Lean technology and data center virtualization.

Wednesday, October 7, 2009

The first thing to do is think.

Everything you do is leverage for everything else. Since your user's perception of you is only through the services they use take that point of view when providing them. The difference between an architect and an administrator is that the administrator goes "Damn, the router failed" and the architect either says "Good thing we talked to business folks and made sure they didn't want to pay for that upgrade" or "Glad I made that redundant". The more you save your company money taking these steps is frequently measured by your IT savvy, how hard you work and how well you know what your company actually does. The more places you can pinpoint those questions the better you will be, and remember sometimes the politics matter more than the ROI. Actually that's kind of naive, politics always influences everything at a big company. I like working at a place that is really big on demonstrable returns. If you can drop your downtime by 50% with the same budget in a year that's good stuff.

Can you even tell?

About 2 years ago I was freaking out.
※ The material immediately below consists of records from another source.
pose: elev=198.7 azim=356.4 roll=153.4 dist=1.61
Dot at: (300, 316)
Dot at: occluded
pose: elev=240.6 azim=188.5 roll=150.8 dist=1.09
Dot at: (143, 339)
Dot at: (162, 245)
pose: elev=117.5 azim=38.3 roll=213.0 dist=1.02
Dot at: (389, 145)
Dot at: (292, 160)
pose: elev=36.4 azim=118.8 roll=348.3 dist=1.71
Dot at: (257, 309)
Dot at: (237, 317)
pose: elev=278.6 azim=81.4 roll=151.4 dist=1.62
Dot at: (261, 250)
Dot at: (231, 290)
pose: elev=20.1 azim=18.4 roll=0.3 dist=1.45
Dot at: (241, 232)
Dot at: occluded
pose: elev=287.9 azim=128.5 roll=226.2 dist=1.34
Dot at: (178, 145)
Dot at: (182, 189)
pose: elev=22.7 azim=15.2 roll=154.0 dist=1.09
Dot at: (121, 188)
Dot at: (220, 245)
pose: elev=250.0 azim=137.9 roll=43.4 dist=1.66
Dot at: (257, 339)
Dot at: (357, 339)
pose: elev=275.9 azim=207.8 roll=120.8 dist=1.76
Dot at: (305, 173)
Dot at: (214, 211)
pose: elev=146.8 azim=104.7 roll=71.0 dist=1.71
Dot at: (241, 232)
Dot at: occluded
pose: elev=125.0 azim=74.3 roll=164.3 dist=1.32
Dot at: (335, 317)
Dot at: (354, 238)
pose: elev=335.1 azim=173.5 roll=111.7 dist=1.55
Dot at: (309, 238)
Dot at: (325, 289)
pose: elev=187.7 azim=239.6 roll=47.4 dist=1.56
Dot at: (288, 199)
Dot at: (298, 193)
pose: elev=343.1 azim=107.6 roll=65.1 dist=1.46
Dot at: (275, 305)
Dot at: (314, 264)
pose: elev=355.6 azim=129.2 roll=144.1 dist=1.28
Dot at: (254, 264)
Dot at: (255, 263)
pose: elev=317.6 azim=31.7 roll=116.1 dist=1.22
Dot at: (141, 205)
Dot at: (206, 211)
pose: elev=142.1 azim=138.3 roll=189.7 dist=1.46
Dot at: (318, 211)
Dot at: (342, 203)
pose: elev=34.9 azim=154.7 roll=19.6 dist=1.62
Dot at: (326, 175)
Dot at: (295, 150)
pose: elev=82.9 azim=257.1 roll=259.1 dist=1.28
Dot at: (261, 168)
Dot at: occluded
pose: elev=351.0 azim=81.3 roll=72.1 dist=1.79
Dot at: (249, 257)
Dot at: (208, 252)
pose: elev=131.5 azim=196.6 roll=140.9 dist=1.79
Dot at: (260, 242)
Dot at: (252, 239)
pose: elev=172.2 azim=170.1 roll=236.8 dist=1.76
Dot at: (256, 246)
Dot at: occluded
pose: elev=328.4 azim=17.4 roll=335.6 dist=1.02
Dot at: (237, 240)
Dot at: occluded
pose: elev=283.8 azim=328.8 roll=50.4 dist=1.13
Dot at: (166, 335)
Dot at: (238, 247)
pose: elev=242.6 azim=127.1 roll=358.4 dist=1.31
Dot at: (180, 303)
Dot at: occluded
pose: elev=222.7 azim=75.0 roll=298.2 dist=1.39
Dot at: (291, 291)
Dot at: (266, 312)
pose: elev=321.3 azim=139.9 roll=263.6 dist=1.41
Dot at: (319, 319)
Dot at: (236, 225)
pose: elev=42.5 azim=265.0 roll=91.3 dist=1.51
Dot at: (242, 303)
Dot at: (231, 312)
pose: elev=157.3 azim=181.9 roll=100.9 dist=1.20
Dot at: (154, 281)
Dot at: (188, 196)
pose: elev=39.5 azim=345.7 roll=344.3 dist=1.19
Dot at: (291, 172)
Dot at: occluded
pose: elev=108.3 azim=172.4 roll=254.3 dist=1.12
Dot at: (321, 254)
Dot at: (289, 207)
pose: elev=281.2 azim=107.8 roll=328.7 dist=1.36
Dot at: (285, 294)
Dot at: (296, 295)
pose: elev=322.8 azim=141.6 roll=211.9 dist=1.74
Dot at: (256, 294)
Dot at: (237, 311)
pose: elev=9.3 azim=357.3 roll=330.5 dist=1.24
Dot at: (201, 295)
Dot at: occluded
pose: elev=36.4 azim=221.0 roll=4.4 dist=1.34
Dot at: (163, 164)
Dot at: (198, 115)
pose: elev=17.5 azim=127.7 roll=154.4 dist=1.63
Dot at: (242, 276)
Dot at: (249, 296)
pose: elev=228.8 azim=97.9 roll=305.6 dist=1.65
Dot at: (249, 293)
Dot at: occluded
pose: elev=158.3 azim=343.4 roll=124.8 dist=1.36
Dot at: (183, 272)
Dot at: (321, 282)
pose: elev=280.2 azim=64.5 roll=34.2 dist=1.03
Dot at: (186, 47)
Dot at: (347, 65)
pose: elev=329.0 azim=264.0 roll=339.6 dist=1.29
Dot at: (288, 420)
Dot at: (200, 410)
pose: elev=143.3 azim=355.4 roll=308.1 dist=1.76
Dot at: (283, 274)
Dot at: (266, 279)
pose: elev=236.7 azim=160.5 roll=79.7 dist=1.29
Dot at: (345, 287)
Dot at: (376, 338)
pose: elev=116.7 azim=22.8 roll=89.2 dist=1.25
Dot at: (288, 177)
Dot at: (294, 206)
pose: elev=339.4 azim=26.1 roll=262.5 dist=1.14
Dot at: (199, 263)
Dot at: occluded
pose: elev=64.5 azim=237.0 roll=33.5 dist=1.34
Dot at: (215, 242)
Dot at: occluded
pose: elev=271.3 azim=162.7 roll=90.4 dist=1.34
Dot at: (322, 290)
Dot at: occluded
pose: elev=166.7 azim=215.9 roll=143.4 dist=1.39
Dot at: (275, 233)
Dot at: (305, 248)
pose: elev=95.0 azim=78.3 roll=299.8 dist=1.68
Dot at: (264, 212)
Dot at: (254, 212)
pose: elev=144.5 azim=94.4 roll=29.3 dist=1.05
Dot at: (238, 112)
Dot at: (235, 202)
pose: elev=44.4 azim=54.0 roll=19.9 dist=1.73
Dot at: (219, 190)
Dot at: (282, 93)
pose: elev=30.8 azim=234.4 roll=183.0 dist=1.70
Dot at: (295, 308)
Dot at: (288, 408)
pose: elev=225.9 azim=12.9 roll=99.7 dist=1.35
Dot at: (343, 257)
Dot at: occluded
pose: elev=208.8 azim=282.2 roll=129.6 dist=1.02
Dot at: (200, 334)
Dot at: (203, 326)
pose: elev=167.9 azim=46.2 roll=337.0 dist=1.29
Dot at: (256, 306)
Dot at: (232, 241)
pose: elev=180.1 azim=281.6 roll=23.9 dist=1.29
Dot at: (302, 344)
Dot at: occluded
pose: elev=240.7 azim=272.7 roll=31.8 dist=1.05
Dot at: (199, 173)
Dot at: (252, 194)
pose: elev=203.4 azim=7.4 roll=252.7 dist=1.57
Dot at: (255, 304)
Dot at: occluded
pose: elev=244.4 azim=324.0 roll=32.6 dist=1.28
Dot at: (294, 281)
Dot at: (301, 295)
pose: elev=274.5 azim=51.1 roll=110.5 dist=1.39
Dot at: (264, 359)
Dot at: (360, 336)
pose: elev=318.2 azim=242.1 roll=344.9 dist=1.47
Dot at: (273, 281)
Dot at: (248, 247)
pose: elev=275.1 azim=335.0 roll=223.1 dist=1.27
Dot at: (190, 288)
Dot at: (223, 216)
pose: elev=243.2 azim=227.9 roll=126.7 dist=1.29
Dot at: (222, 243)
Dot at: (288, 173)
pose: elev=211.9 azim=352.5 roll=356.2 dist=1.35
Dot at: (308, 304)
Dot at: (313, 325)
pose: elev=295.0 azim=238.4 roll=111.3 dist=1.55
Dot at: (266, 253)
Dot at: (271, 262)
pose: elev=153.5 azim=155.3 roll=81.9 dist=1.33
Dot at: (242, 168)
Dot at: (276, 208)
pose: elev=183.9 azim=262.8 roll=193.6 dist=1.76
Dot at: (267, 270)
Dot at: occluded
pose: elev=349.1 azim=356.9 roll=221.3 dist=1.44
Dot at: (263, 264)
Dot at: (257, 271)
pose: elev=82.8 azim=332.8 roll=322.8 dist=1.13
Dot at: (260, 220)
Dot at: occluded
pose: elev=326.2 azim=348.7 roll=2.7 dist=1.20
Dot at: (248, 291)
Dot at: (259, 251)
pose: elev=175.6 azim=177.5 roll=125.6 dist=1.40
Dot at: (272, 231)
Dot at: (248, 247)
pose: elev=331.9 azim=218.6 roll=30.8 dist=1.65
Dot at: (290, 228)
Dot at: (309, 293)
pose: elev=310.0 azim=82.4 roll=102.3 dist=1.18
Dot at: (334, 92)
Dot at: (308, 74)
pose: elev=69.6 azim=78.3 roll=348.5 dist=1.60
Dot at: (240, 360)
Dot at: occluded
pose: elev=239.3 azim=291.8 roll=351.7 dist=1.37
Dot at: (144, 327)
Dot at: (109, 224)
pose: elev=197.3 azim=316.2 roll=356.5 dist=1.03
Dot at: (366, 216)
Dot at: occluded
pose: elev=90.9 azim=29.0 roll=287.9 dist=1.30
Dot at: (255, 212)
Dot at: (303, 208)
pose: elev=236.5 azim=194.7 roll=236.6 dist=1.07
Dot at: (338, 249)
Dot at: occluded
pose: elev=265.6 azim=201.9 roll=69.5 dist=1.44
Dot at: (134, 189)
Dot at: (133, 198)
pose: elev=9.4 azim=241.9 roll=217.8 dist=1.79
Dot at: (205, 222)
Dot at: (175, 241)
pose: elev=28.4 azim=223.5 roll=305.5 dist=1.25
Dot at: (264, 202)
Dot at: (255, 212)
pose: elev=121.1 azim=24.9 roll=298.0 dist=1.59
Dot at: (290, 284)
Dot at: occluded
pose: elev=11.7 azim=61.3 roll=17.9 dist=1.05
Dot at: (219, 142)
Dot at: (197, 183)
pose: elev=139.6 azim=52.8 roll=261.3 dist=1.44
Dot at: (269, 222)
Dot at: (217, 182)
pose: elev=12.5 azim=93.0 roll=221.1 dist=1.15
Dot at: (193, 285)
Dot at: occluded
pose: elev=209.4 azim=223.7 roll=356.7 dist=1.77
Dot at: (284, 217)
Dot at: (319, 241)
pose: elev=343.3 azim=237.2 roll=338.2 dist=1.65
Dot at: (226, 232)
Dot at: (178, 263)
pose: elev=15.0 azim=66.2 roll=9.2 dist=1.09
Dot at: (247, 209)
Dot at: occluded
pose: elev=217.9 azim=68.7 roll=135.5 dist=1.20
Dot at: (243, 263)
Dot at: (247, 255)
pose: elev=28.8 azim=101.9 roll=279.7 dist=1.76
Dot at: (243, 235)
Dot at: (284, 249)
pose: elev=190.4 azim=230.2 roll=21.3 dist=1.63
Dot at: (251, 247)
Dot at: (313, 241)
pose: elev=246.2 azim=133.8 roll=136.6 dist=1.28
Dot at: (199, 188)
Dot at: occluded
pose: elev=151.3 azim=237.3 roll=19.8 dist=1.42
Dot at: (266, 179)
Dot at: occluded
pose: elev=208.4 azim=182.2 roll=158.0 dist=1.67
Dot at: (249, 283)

In my mind I was so good at my job that I'd made my self obsolete. I kind of had...if they wanted things to be as good as they where before I got there. We had something like 30-40 hosts, most of them on 6am to 6pm uptime requirements and an email server that required rebooting once every week or two. From my understanding of most small to mid sized shops that's normal and it really does not have to be that way. The majority of stuff that consultants like to charge massive cash for is either stuff you can look up on the Internet or little tricks. This is my attempt at sharing some of the little tricks.